Over opvoeding in de eerste zeven levensjaren

Hoe werkt men in de eerste zeven levensjaren het beste op een mens in? Doordat men de zintuigen vormt. Alles wat van buiten op de zintuigen inwerkt, is van belang. Alles wat de mens in de eerste zeven jaren ziet en hoort, werkt op hem door de zintuigen. Maar niet door leerstof of mondelinge belering werkt men op de zintuigen, maar door het voorbeeld. Men moet het kind iets bieden voor zijn zintuigen; dat is belangrijker dan al het andere in de eerste zeven jaar. Het kind ziet hoe de mensen in zijn omgeving zich gedragen, dat ziet het met zijn ogen. Aristoteles zegt terecht: De mens is de meest imiterende van de levende wezens. – Vooral de eerste zeven jaar is dat het geval. Nooit meer is de mens zo zeer toegankelijk voor nabootsing als in de eerste zeven jaar. […]

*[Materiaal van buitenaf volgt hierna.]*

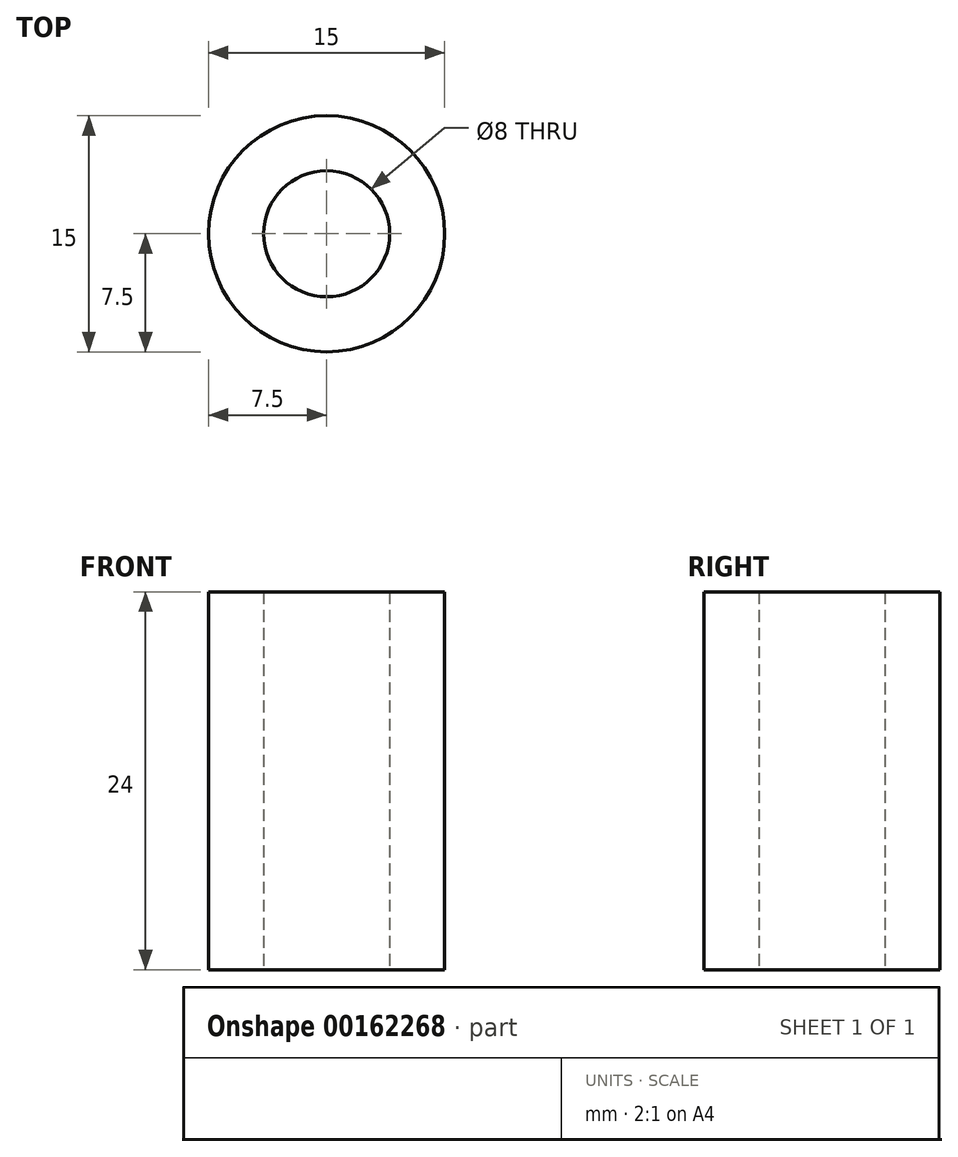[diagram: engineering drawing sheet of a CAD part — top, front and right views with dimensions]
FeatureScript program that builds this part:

Zeer belangrijk is het, dat de mens juist in deze tijd door edele, grootmoedige en hartelijke mensen met goede gedachten is omgeven. Deze vormen de in het innerlijk werkende wezensdelen. Het voorbeeld dus, ook in gevoelens en gedachten, is het belangrijkste opvoedingsmiddel. Niet wat men zegt, maar hoe men is, werkt in de eerste zeven jaren op het kind in. Wegens de ongemene subtiliteit van deze wezensdelen moet de omgeving van het kind zich van alle onreine, immorele gedachten en gevoelens onthouden.

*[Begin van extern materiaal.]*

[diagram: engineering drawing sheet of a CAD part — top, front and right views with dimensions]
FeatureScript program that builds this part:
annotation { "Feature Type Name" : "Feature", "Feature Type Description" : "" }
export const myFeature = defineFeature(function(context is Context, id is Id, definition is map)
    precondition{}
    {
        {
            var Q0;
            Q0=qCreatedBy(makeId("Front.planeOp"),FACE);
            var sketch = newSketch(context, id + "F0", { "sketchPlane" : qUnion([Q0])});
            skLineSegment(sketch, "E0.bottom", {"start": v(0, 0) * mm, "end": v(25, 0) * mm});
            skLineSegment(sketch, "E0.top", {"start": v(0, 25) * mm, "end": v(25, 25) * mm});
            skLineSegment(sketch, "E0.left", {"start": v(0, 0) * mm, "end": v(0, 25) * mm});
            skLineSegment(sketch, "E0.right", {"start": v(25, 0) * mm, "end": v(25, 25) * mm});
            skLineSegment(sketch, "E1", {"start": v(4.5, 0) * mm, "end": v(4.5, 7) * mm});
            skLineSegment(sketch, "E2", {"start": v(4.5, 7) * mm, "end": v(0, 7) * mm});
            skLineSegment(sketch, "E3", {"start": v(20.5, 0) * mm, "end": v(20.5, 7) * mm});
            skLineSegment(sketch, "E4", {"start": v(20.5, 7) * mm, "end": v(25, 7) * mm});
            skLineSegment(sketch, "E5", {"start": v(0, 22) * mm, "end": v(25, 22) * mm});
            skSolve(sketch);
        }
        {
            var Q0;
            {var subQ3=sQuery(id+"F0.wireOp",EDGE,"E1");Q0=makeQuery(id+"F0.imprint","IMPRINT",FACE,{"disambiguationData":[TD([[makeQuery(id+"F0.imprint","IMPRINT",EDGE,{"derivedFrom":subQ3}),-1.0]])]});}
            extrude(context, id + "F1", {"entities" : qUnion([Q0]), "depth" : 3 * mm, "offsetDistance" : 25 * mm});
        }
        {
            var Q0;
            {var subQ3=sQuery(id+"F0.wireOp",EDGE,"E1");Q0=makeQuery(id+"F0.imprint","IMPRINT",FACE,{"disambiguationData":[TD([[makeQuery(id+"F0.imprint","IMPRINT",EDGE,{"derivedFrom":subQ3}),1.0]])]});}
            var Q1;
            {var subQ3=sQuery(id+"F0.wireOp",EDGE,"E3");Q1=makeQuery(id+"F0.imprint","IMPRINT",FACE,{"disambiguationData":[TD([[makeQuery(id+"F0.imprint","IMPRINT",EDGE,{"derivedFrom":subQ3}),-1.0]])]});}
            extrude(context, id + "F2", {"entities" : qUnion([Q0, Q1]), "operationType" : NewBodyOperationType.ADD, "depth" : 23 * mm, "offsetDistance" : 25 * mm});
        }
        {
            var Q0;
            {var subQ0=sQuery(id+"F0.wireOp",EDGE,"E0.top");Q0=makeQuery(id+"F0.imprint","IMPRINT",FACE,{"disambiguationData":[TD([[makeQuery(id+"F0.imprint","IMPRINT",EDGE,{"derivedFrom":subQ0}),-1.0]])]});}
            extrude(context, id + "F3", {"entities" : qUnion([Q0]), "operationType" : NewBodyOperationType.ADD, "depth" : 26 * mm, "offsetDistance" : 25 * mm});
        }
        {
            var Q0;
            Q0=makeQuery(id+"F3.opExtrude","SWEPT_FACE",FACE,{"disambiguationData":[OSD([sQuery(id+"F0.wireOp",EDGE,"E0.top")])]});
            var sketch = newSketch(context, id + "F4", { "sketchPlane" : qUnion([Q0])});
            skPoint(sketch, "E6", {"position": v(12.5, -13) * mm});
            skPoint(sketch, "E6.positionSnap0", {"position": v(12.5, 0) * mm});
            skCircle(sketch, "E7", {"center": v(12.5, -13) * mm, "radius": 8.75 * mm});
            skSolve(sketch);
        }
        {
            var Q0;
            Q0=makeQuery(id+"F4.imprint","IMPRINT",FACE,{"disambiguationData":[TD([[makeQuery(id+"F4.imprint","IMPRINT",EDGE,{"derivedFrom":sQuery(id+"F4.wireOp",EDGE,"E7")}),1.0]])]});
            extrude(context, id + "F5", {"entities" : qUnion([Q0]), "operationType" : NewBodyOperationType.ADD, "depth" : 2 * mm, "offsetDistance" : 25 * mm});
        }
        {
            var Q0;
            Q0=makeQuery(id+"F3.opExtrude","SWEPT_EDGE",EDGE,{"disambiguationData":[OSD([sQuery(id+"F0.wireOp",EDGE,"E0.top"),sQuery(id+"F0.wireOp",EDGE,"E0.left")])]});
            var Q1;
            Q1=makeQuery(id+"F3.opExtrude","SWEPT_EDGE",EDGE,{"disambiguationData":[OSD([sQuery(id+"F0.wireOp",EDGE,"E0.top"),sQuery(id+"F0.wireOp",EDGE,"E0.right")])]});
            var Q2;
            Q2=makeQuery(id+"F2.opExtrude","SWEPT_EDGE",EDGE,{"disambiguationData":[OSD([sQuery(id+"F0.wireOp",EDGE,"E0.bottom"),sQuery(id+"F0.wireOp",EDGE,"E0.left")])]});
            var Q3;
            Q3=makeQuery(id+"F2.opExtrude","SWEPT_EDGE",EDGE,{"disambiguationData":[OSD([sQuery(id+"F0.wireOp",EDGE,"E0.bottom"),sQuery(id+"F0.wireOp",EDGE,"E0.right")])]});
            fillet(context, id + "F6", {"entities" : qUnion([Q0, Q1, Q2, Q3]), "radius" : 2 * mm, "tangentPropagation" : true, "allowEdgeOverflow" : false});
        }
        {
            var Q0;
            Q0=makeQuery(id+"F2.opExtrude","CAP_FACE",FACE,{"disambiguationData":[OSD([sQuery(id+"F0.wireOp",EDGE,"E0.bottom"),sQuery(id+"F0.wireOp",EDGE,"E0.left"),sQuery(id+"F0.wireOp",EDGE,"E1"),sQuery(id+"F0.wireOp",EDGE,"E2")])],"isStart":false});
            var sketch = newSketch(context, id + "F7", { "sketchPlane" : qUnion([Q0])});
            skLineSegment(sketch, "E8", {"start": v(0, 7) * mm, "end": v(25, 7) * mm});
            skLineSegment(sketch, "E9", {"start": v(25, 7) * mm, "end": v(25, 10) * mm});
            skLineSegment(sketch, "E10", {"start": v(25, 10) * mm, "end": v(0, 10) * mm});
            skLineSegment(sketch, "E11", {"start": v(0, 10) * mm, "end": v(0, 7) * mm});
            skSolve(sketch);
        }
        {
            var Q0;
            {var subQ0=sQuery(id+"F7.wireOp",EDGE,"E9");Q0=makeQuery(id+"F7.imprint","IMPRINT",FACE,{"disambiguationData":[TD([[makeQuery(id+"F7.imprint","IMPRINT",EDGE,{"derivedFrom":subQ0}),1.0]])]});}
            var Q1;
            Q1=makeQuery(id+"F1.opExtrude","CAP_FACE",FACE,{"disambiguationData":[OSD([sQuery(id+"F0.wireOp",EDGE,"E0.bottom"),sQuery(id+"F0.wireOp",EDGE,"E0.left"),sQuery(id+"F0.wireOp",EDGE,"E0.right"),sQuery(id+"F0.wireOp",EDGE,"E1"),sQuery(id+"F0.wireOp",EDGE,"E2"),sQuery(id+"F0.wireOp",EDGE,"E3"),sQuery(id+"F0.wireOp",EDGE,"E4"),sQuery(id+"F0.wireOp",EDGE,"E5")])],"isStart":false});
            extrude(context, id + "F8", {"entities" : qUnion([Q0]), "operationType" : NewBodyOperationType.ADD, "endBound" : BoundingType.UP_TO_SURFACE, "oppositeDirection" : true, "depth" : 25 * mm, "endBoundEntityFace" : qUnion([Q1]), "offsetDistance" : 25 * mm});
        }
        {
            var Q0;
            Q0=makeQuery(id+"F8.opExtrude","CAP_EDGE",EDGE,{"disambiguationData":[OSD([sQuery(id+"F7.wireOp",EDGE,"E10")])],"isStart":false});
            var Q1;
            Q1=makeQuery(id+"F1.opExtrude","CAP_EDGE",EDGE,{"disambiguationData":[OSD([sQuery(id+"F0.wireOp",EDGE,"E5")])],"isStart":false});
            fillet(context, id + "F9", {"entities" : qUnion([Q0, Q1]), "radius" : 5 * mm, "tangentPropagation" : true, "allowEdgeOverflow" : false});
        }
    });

Bron: Rudolf Steiner – GA 95 – Vor dem Tore der Theosophie – Stuttgart, 27 augustus 1906 (bladzijde 55-56)

Eerder geplaatst op 9 februari 2015

Voorbeeld en navolging

In de eerste periode van het leven, dus van het eerste tot het zevende jaar is de mens voornamelijk een nabootsend wezen. Maar we moeten dit in de ruimste zin van het woord begrijpen. […] In verband met deze dingen komen soms mensen om raad vragen bij een of andere gelegenheid. Zo zei mij bijvoorbeeld eens een vader dat hij had te klagen over zijn vijfjarig kind. ‘Wat heeft dat vijfjarig kind dan gedaan?’, vroeg ik. ‘Het heeft gestolen’, zei de vader treurig. Ik zei hem: ‘Dan moet men echter eerst nagaan hoe de diefstal eigenlijk in zijn werk gegaan is.’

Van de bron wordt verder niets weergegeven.